When I step back in the village I grew up in, the elderly recall my warped teeth and happy waddling. My childhood secured there through facial recognition. But their teeth are gold now, hair shining white like silkworm spit. Soon enough, there’ll be no one left to verify my place.
A locked briefcase hibernates atop the family wardrobe, its dust accumulating layers like rock.
Look, the clouds are getting full now, they are low to the ground. The birds are beginning to flee.
The Arctic World Archive holds most of our open source code on microfilm. There lies too: famous novels, digitized paintings, signs of life. A low heartbeat drumming below the permafrost.
You’re still waiting for your life to take solid shape. You write in hopes of forming a container, but there is the matter of time.
Paper disintegrates in six to eight weeks. Minutes if not careful with a spill.
My parents were instructed to only speak English at home, so I could move forward in school. Operational shift. Start clean in a new language.
A cloud is a steam-trapper, memory-sucker, keeping the water from laying its skin against the earth’s.
The night before the deprecation of Flash, we stayed up playing our favorite childhood games. The Impossible Quiz. Bubble Spinner. Line Rider. Then it was midnight; we went back to being adults. Children are trapper-keepers.

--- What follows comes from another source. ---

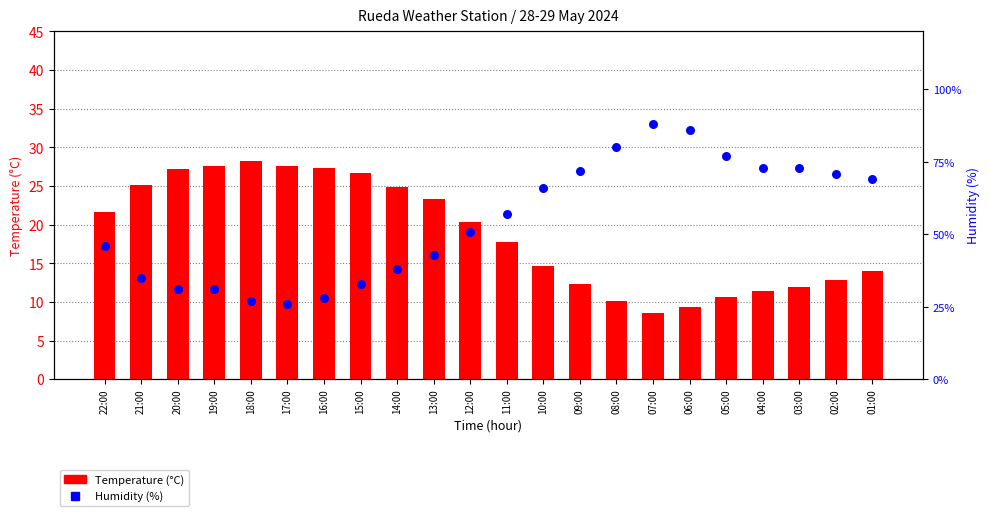

Which series has the largest total across all categories?

Humidity (%)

Adults are those who move forward.
Moment of grief for the landline wires hibernating in the walls of homes; they have lost their purpose.
Under the sea, the internet cables snore soundly, holding one country in each hand.

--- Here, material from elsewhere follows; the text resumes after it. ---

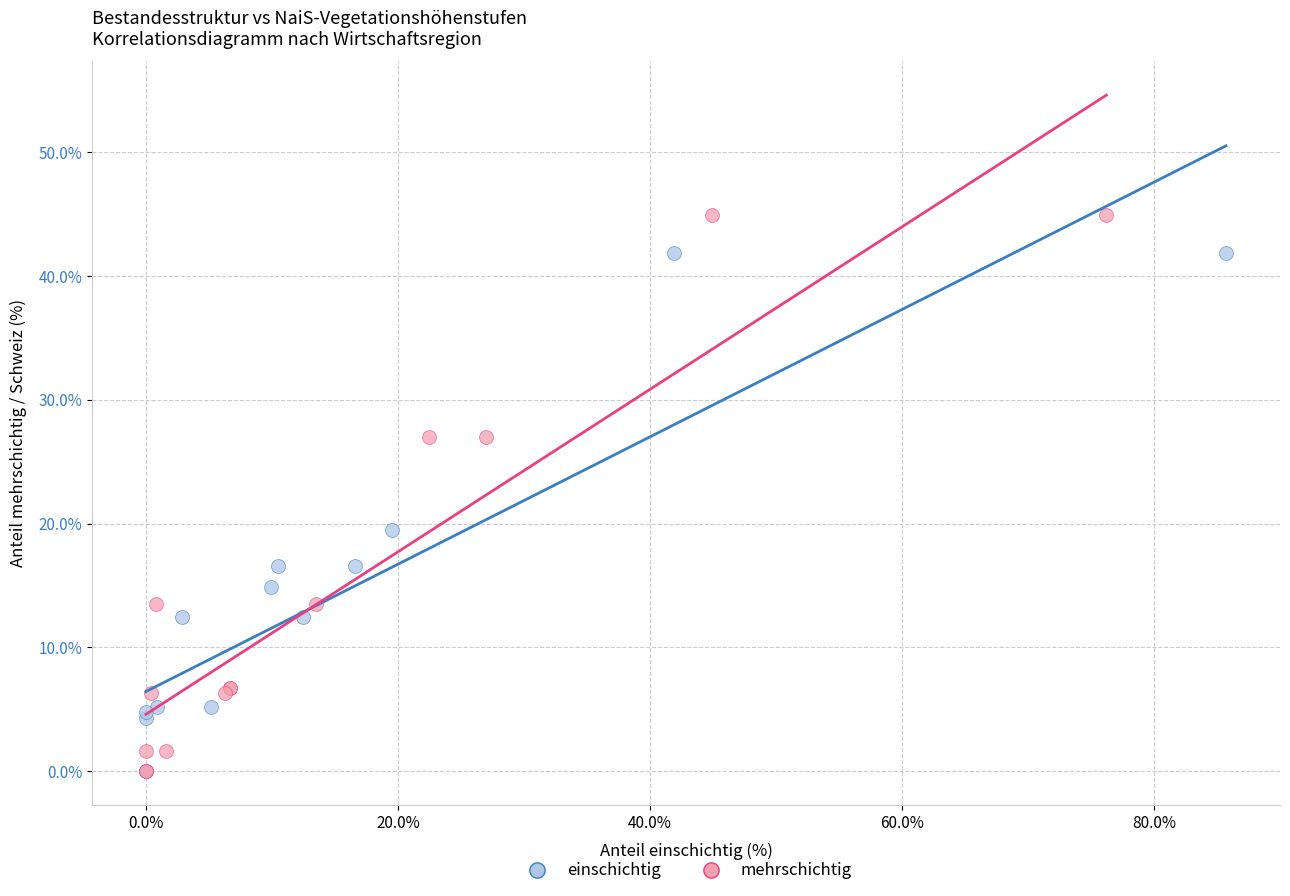

Which series has the widest spread of Y values?

mehrschichtig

Some nights, dreams requiring subtitles arrive from another timeline. Full scenes conjured in language needing no thawing. Delicate and deliberate, like a spider web in the attic we never open.
Every memory from the beforelife has a strange patina. Silk printed with a cloud of tin dust. You can see them, but you can’t touch them, or else they will ripple.
“It’s a silent fire,” the librarians say. We won’t be able to keep up with the volume of our archives. We have to be prepared to let go.
I’m fantasizing about adding my poems to the Archive, as I sit on the toilet, surrounded by stall walls’ worth of scratches: “I was here”, in some garish font.
Even under optimal conditions, the Archive will last for 2,000 years. A stone skipping on earthtime.
Someone’s calling me by my old name from behind a camcorder. In the video, I mosey around some grass I no longer recognize, consumed by some long digested sandwich. Six calls before I look back; that year, I named myself in English.
Bits dissipate, magnetic dust to the universe, meeting each other in mid-air, like lovers across a heavenly river.
What’s lost to history comes out as steam from our ears. Floats up to fill the sky. When it rains, you wonder if the same water once lived upon your friend’s tongue.
There’s a girl in Canada who suffers from an inability to forget. What happens to memories that never fade?, asks the teleprompted voice.
If, under duress, I had to write such and such Chinese character, could I pull it out of deep memory? And if I could, does that mean I “know” it?
Every cassette, VHS, and floppy disk still exists. Plastic takes thousands of years to break down, and even then, it only gets small enough to be carried off by wind, or assimilated into natural sediment.
It’s like chasing the architectures of a dream upon half-waking in the morning. I carry them across the bridge to reality. I roll over to my husband, mumbling, I just dreamt of such and such, so he can hold the truest parts of me. Then we let them float away, so the day can begin.
Does the Grand Canyon miss being a river? Or does it like looking at the reminders of flood written upon each layer of rock? Both can be true.